◆ **Input data**
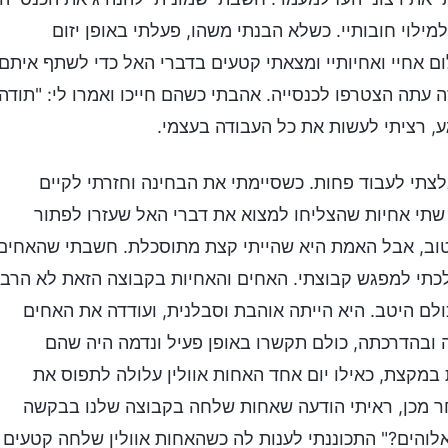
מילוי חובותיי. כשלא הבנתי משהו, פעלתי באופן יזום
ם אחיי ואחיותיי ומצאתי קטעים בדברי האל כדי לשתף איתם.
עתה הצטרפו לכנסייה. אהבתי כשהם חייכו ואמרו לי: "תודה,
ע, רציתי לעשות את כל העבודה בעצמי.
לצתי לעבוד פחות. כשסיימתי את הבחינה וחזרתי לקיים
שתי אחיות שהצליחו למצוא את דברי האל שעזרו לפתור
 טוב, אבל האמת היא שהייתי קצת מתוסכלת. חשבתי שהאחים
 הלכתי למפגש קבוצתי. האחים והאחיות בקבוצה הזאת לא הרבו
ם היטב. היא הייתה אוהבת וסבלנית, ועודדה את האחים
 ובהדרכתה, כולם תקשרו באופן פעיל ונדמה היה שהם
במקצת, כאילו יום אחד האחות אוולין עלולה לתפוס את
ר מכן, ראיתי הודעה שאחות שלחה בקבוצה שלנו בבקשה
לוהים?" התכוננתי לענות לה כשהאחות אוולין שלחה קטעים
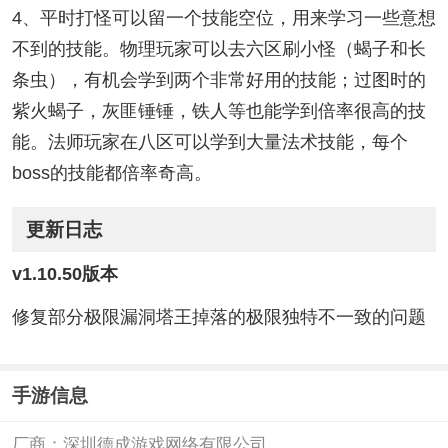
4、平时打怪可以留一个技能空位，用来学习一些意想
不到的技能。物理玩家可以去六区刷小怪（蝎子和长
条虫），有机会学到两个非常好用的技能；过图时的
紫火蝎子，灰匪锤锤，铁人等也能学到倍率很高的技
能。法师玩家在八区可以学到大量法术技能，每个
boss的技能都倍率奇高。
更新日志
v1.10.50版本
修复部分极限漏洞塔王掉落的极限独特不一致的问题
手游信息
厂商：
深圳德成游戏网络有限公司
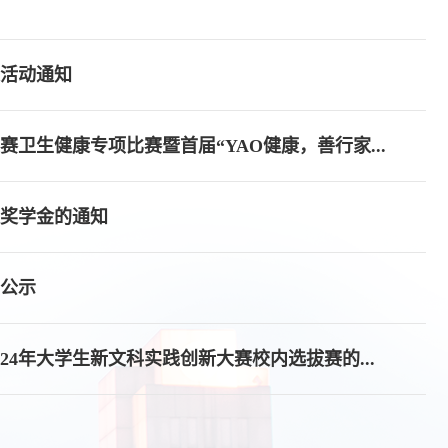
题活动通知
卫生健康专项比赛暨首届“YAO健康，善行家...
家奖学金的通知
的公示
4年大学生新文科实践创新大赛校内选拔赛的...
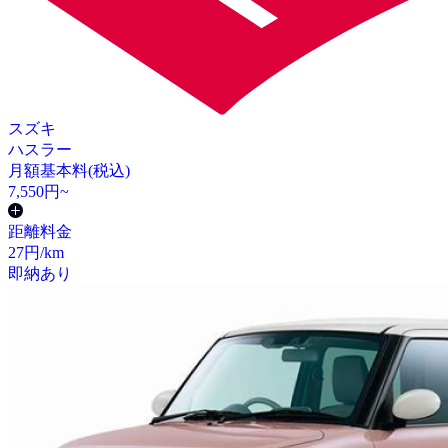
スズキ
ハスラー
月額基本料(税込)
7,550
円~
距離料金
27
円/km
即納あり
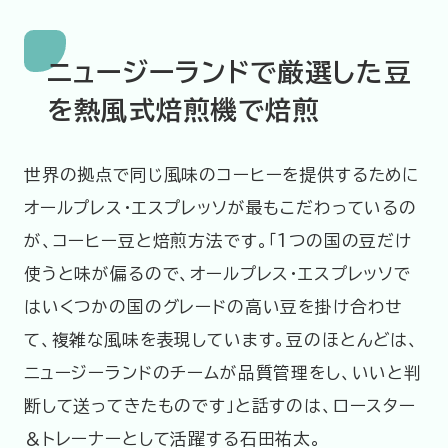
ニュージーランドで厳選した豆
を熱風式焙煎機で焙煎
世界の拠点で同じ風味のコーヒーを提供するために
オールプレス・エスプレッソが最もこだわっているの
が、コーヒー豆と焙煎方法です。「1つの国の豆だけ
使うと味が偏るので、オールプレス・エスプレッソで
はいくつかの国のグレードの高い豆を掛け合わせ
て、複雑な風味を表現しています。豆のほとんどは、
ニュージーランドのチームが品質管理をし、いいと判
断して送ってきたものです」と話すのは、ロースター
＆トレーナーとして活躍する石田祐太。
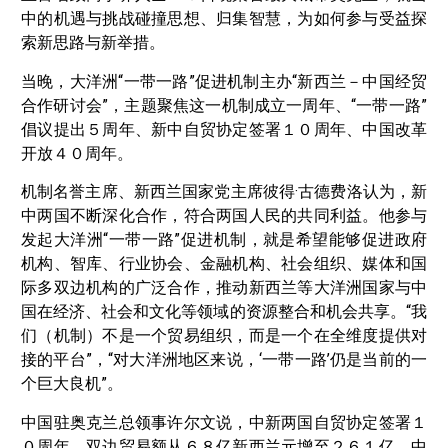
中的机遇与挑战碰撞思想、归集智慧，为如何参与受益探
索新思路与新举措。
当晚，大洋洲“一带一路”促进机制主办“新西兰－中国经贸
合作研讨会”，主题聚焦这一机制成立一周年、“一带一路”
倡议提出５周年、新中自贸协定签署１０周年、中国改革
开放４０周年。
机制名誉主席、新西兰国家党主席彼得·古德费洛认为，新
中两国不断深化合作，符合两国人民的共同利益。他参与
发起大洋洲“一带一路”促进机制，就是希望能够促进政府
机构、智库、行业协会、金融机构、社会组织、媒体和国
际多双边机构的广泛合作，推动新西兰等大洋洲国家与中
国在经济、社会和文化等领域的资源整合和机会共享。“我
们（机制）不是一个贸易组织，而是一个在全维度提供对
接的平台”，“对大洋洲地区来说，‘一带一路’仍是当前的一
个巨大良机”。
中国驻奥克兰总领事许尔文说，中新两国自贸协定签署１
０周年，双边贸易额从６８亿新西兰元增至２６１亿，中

◆ **What this task involves**
Copy out, word for word, every line from the one containing "4、平时打怪可以留一个技能空位，用来学习一些意想" through the final line, without the pictures.

◆ **Problem solution**
4、平时打怪可以留一个技能空位，用来学习一些意想
不到的技能。物理玩家可以去六区刷小怪（蝎子和长
条虫），有机会学到两个非常好用的技能；过图时的
紫火蝎子，灰匪锤锤，铁人等也能学到倍率很高的技
能。法师玩家在八区可以学到大量法术技能，每个
boss的技能都倍率奇高。
更新日志
v1.10.50版本
修复部分极限漏洞塔王掉落的极限独特不一致的问题
手游信息
厂商：
深圳德成游戏网络有限公司
题活动通知
卫生健康专项比赛暨首届“YAO健康，善行家...
家奖学金的通知
的公示
4年大学生新文科实践创新大赛校内选拔赛的...
スズキ
ハスラー
月額基本料(税込)
7,550
円~
距離料金
27
円/km
即納あり
ニュージーランドで厳選した豆
を熱風式焙煎機で焙煎
世界の拠点で同じ風味のコーヒーを提供するために
オールプレス・エスプレッソが最もこだわっているの
が、コーヒー豆と焙煎方法です。「1つの国の豆だけ
使うと味が偏るので、オールプレス・エスプレッソで
はいくつかの国のグレードの高い豆を掛け合わせ
て、複雑な風味を表現しています。豆のほとんどは、
ニュージーランドのチームが品質管理をし、いいと判
断して送ってきたものです」と話すのは、ロースター
＆トレーナーとして活躍する石田祐太。
中的机遇与挑战碰撞思想、归集智慧，为如何参与受益探
索新思路与新举措。
当晚，大洋洲“一带一路”促进机制主办“新西兰－中国经贸
合作研讨会”，主题聚焦这一机制成立一周年、“一带一路”
倡议提出５周年、新中自贸协定签署１０周年、中国改革
开放４０周年。
机制名誉主席、新西兰国家党主席彼得·古德费洛认为，新
中两国不断深化合作，符合两国人民的共同利益。他参与
发起大洋洲“一带一路”促进机制，就是希望能够促进政府
机构、智库、行业协会、金融机构、社会组织、媒体和国
际多双边机构的广泛合作，推动新西兰等大洋洲国家与中
国在经济、社会和文化等领域的资源整合和机会共享。“我
们（机制）不是一个贸易组织，而是一个在全维度提供对
接的平台”，“对大洋洲地区来说，‘一带一路’仍是当前的一
个巨大良机”。
中国驻奥克兰总领事许尔文说，中新两国自贸协定签署１
０周年，双边贸易额从６８亿新西兰元增至２６１亿，中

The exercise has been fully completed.